---------- TEXT EXTRACT ----------

Pursuant to a Securities Purchase Agreement dated as of March 23, 1998 (the
Purchase Agreement) certain affiliates and related parties of ABC (the
"Investors") have purchased 4.75 million common shares of Fuel Tech and
warrants to purchase an additional 3 million of such common shares. Under the
terms of a related Shareholders Agreement the Investors, for a period of ten
years and so long as they own not less than a certain specified minimum
percentage of the issued and outstanding common shares of Fuel Tech, will be
entitled from time to time to nominate two Managing Directors of Fuel-Tech N.V.
who are representatives of the Investors and one independent director. Also,
during such period the Investors will be entitled to nominate up to 50% of the
directors of Fuel Tech, Inc., the operating subsidiary of Fuel Tech which owns
substantially all of the operating assets of the Fuel Tech Group. The
transactions contemplated by the foregoing are subject to certain conditions,
including approval by the shareholders of Fuel-Tech N.V. common stock.


     The Company expects to resolve potential conflicts of interest with Fuel
Tech on a case-by-case basis, taking into consideration relevant factors
including its existing agreements with Fuel Tech, applicable stock exchange
rules and prevailing corporate practices. Fuel Tech, however, may exercise its
influence in its own best interests.


                                    GENERAL


     Management knows of no other matters that may properly be, or are likely
to be, brought before the meeting. If other proper matters are introduced, the
individuals named as Proxies on the enclosed Proxy Card will vote in their
discretion the shares represented by the Proxy Card.

----------

## LIST OF TASKS
a: Which factors does the Company consider when resolving potential conflicts of interest with Fuel Tech, according to the Fuel Tech passage?
b: According to the Fuel Tech passage, how many common shares of Fuel Tech did the Investors purchase?
c: Write the next part of the Fuel Tech passage, following on from its final sentence.

---------- MATERIAL PROVIDED ----------

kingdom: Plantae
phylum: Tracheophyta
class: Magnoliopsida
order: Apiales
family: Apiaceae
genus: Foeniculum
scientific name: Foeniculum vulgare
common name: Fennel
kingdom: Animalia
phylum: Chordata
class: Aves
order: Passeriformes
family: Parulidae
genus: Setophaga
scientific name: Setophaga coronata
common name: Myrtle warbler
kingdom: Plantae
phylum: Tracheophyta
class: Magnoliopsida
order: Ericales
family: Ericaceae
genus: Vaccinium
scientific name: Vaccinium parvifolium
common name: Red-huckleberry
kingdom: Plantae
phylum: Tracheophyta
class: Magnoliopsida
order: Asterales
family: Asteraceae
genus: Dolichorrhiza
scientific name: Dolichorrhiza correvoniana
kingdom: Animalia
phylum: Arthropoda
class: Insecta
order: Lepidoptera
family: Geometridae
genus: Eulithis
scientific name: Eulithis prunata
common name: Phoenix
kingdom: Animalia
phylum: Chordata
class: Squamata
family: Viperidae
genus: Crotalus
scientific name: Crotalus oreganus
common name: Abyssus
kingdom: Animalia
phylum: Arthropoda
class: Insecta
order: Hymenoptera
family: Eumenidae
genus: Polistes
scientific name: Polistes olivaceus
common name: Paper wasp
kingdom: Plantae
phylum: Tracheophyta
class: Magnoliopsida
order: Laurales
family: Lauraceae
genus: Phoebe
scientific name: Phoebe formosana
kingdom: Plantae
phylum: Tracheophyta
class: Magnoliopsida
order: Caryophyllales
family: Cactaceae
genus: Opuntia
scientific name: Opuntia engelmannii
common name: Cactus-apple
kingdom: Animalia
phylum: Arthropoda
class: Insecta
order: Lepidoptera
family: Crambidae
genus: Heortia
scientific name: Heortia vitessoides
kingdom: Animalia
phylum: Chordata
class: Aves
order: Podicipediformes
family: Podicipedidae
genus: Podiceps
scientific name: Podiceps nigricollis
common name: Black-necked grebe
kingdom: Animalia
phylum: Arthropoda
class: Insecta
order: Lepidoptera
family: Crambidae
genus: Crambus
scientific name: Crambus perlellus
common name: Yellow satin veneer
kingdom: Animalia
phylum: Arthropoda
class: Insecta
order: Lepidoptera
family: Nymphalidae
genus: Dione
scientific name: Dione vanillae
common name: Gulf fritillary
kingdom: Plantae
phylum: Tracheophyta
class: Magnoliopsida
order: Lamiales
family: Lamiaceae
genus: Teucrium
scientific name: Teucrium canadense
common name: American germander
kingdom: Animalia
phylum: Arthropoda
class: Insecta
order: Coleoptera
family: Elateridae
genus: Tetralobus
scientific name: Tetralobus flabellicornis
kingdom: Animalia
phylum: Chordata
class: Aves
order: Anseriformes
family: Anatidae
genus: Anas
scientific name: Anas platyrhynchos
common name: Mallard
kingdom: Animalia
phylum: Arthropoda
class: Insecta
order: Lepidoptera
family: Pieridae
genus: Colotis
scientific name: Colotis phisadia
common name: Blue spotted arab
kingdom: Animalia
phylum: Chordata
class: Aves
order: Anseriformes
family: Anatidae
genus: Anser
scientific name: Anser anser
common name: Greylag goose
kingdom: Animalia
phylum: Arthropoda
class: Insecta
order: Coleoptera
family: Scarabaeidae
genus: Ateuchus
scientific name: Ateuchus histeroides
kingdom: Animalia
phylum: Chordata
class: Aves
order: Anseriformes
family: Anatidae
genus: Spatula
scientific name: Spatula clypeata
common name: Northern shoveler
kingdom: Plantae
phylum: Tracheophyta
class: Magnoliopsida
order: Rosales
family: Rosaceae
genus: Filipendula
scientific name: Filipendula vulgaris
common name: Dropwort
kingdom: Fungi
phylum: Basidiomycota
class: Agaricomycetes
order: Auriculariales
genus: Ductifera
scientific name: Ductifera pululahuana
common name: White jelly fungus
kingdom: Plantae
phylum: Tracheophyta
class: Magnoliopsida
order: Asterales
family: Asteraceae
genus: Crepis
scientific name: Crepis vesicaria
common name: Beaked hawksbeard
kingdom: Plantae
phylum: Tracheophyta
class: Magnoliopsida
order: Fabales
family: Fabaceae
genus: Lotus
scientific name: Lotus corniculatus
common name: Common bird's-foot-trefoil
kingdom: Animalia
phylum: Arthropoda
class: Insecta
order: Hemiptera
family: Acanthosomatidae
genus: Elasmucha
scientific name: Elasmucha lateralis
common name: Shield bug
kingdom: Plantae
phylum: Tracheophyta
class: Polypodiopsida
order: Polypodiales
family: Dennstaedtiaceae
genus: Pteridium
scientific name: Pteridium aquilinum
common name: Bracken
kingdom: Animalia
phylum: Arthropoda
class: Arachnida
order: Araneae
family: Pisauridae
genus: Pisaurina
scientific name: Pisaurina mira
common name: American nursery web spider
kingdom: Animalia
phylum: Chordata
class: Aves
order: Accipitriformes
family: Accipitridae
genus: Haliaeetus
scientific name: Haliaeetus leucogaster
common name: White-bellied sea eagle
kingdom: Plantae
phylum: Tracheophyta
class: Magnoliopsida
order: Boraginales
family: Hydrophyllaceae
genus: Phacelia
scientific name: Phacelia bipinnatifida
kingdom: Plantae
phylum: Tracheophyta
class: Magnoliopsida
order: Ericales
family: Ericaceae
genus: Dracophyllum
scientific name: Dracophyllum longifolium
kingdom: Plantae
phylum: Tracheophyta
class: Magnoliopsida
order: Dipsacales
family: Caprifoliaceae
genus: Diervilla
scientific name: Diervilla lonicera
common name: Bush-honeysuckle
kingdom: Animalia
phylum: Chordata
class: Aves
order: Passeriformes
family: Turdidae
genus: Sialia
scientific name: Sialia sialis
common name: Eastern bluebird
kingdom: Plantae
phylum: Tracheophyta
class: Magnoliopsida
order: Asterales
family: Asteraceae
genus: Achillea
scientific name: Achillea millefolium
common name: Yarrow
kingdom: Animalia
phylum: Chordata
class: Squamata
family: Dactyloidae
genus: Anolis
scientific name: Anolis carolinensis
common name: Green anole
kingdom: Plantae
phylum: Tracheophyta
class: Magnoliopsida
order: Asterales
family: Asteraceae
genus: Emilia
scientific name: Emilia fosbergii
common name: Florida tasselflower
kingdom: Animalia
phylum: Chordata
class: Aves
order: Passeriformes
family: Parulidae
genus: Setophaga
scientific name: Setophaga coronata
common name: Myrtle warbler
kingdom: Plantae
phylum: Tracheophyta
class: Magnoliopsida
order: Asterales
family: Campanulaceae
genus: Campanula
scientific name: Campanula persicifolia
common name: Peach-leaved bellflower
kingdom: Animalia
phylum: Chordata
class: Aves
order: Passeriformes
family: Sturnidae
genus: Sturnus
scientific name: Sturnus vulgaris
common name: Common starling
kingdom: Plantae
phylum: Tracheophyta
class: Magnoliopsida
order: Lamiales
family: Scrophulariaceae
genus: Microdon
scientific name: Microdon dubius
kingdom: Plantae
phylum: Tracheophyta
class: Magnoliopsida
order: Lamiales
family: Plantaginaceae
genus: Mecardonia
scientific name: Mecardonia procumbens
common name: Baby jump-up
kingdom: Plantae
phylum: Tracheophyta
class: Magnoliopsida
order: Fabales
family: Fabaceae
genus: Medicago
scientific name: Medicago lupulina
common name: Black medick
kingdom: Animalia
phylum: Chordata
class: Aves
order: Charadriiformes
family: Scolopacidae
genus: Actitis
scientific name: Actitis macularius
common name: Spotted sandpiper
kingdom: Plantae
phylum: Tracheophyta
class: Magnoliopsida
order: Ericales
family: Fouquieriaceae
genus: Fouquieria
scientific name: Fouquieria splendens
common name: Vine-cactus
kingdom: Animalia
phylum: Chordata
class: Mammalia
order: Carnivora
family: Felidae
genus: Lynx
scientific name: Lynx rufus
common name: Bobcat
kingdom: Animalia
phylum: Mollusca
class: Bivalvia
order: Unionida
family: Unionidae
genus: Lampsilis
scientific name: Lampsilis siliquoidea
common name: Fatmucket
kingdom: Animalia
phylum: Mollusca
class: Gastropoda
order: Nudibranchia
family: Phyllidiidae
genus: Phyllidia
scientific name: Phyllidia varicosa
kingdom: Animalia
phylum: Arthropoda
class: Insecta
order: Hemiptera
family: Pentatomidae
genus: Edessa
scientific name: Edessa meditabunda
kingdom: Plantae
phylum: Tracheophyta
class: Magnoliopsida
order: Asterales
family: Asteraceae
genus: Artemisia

----------

## TASK-BY-TASK OUTPUTS
a:
- Its existing agreements with Fuel Tech
- Applicable stock exchange rules
- Prevailing corporate practices

b: 4.75 million common shares.

c:
     Proposals of stockholders intended for inclusion in the proxy statement
and proxy to be mailed to all stockholders entitled to vote at the 1999 Annual
meeting of Stockholders of the Company must be received in writing at the above
address of the Company on or before January 18, 1999.


                                        By Order of the Board of Directors


                                        Charles W. Grinnell
                                        Secretary

Stamford Connecticut
May 15, 1998




The Company will provide without charge to each person being solicited by this
Proxy Statement, upon written request, a copy of the Annual Report of the
Company on Form 10-K for the year ended December 31, 1997, including the
financial statements and schedules thereto, as filed with the Securities and
Exchange Commission. All such requests should be directed to the Secretary at
the above address of the Company.

Statements in this Proxy Statement which are not historical facts, so-called
"forward-looking statements" are made pursuant to the safe harbor provisions of
the Private Securities Litigation Reform Act of 1995. Stockholders are
cautioned that all forward-looking statements involve risks and uncertainties,
including those detailed in the Company's filings with the Securities Exchange
Commission and also set out under the caption "Risk Factors" in the Annual
Report accompanying this proxy statement.


<PAGE>



PROXY                                                                     PROXY

                       Solicited by the Board of Directors
                         CLEAN DIESEL TECHNOLOGIES, INC.
                 Annual Meeting of Stockholders - June 17, 1998

         The undersigned hereby appoints Ralph E. Bailey, Jeremy D. Peter-Hoblyn
and Lee K. Tinto, and each of them, with full power of substitution, proxies for
the undersigned and authorizes them to represent and vote, as designated on the
reverse side, all of the shares of Common Stock of Clean Diesel Technologies,
Inc. (the "Company") which the undersigned may be entitled to vote at the Annual
Meeting of Stockholders to be held at the Holiday Inn Select Stamford, 700 Main
Street, Stamford, Connecticut 06901 at 10:00 a.m., on Wednesday June 17, 1998, 
and at any adjournments or postponements of such meeting, for the following 
purposes and with discretionary authority as to any other matters that may 
properly come before the meeting all in accordance with and as described in the 
Notice of Meeting and accompanying Proxy Statement. The Board of Directors
recommends a vote for all nominees for election as director and for proposals 2
and 3. If no direction is given, this proxy will be voted for all nominees and
for such proposals.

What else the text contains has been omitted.